Is it worth it?
According to a survey carried out by the Global Players’ Union (FIFPro) last November, professional football, although a good business for certain people is not so for the players. Apart from instability, insufficient regulation and unfulfilment of employment standards, 41% of players have been paid late in the last two seasons. Obviously, these footballers were not well known stars: their salaries ranged from a mere €900 to €1,800.
Not astronomical image rights holders either. Simply footballers. Just under 14,000 of these footballers from 54 countries filled out the questionaires.
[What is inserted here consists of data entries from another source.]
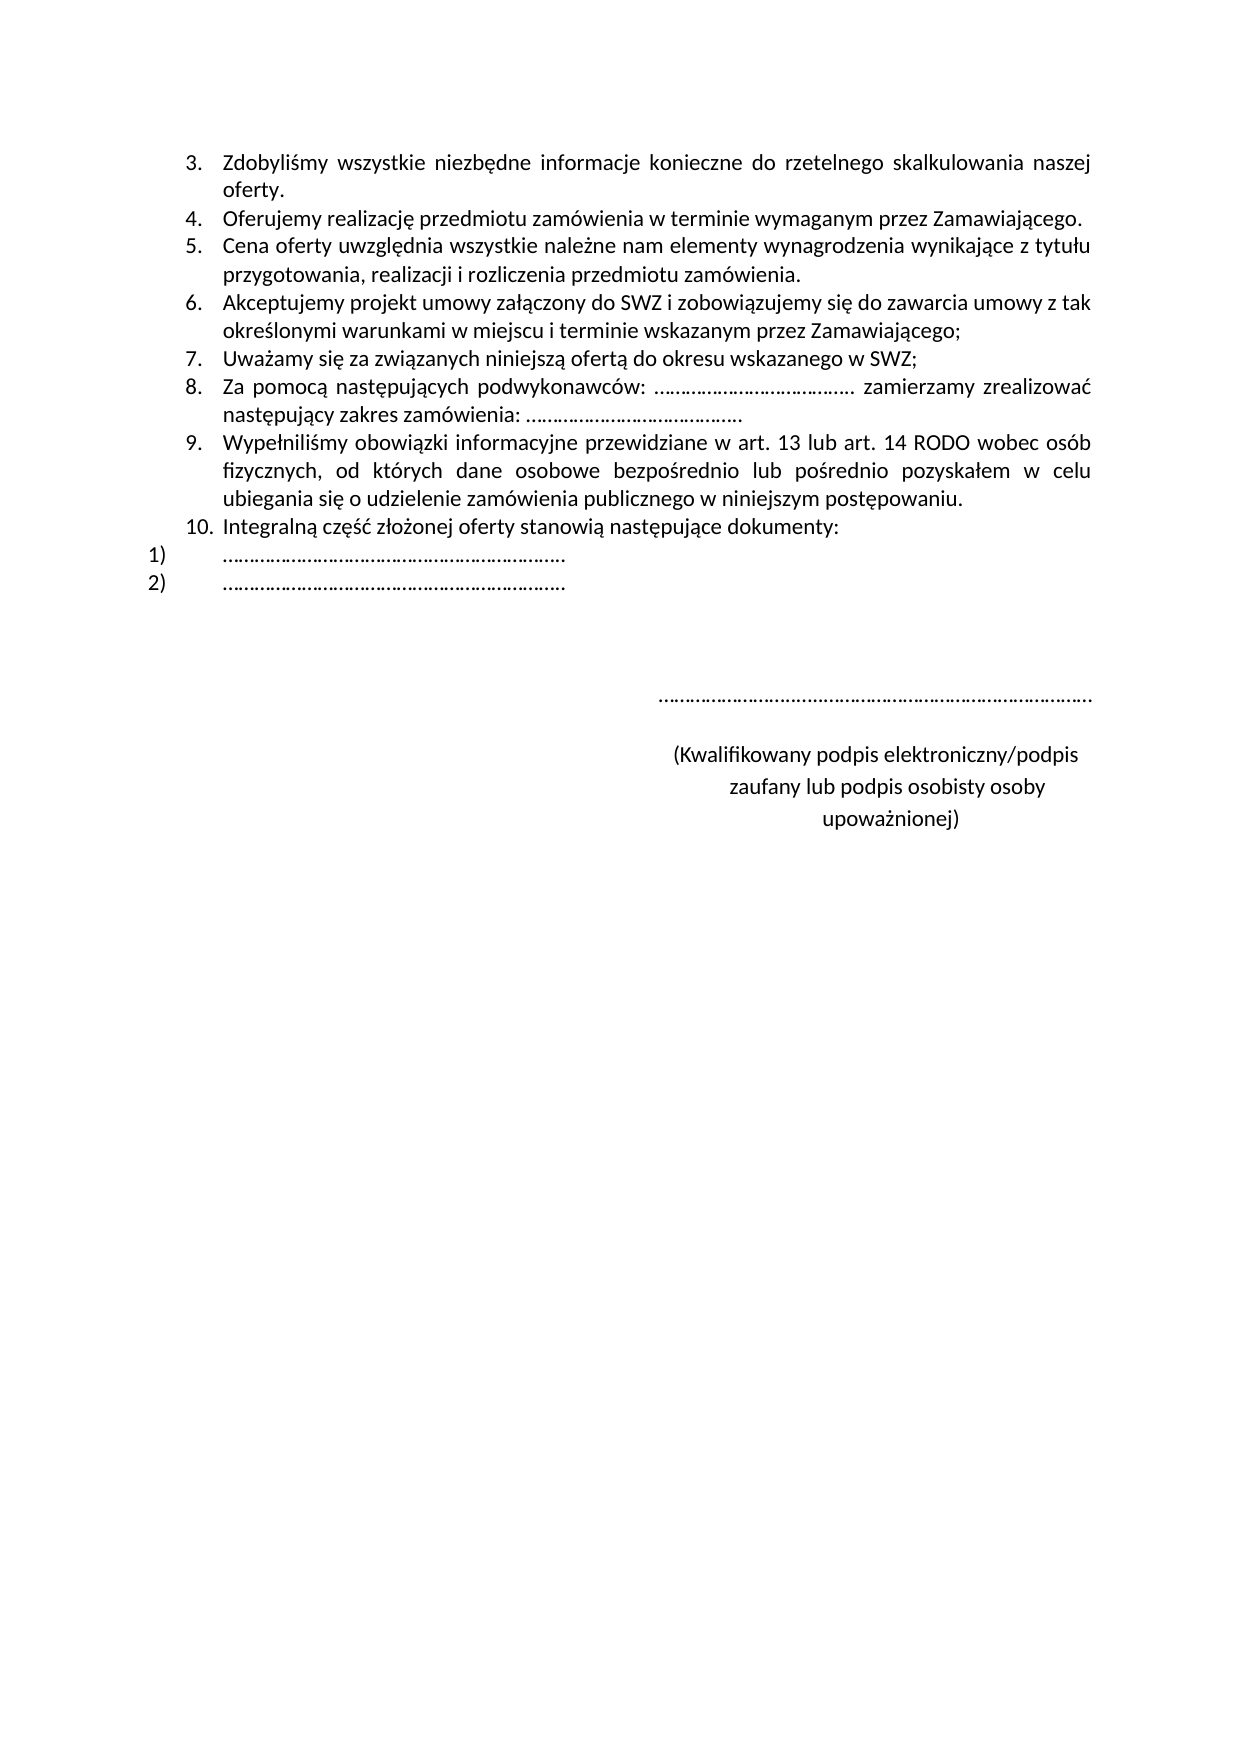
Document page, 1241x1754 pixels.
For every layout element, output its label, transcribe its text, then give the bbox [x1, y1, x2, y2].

list Wypełniliśmy obowiązki informacyjne przewidziane w art. 13 lub art. 14 RODO wobec osób fizycznych, od których dane osobowe bezpośrednio lub pośrednio pozyskałem w celu ubiegania się o udzielenie zamówienia publicznego w niniejszym postępowaniu. [185, 428, 1093, 512]
text (Kwalifikowany podpis elektroniczny/podpis zaufany lub podpis osobisty osoby upoważnionej) [148, 708, 1093, 833]
list Za pomocą następujących podwykonawców: ……………………………….. zamierzamy zrealizować następujący zakres zamówienia: ………………………………….. [185, 372, 1093, 428]
list Uważamy się za związanych niniejszą ofertą do okresu wskazanego w SWZ; [185, 344, 1093, 372]
list ……………………………………………………….. [148, 540, 1093, 568]
list Cena oferty uwzględnia wszystkie należne nam elementy wynagrodzenia wynikające z tytułu przygotowania, realizacji i rozliczenia przedmiotu zamówienia. [185, 232, 1093, 288]
list Akceptujemy projekt umowy załączony do SWZ i zobowiązujemy się do zawarcia umowy z tak określonymi warunkami w miejscu i terminie wskazanym przez Zamawiającego; [185, 288, 1093, 344]
list Zdobyliśmy wszystkie niezbędne informacje konieczne do rzetelnego skalkulowania naszej oferty. [185, 148, 1093, 204]
list ……………………………………………………….. [148, 568, 1093, 596]
list Integralną część złożonej oferty stanowią następujące dokumenty: [185, 512, 1093, 540]
list Oferujemy realizację przedmiotu zamówienia w terminie wymaganym przez Zamawiającego. [185, 204, 1093, 232]
text ……………………..…..…………………………………………… [654, 680, 1093, 708]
The lowest participation came from players in the big English, Spanish and German leagues: no comment. Nevertheless, the survey hints at the labour problems related to football careers below the elite.
“This is the reality of the football industry,” says secretary general of FIFPro, Theo van Seggelen. And a bitter one too: FIFA allows clubs to pay players up to 90 days after the due date. And although 78% of late payements fell within that three-month window, one in 10 of the players surveyed had to wait longer.
To be a pro is not only a poorly paid job, it is one that is paid late. It’s also dangerous: some overheated fool may be waiting out there with a bottle ready to hurl at any moment. See photo above: it’s Italy, but it could be anywhere.
At least a footballer’s career is short. Most of them are ready to give it up at 35.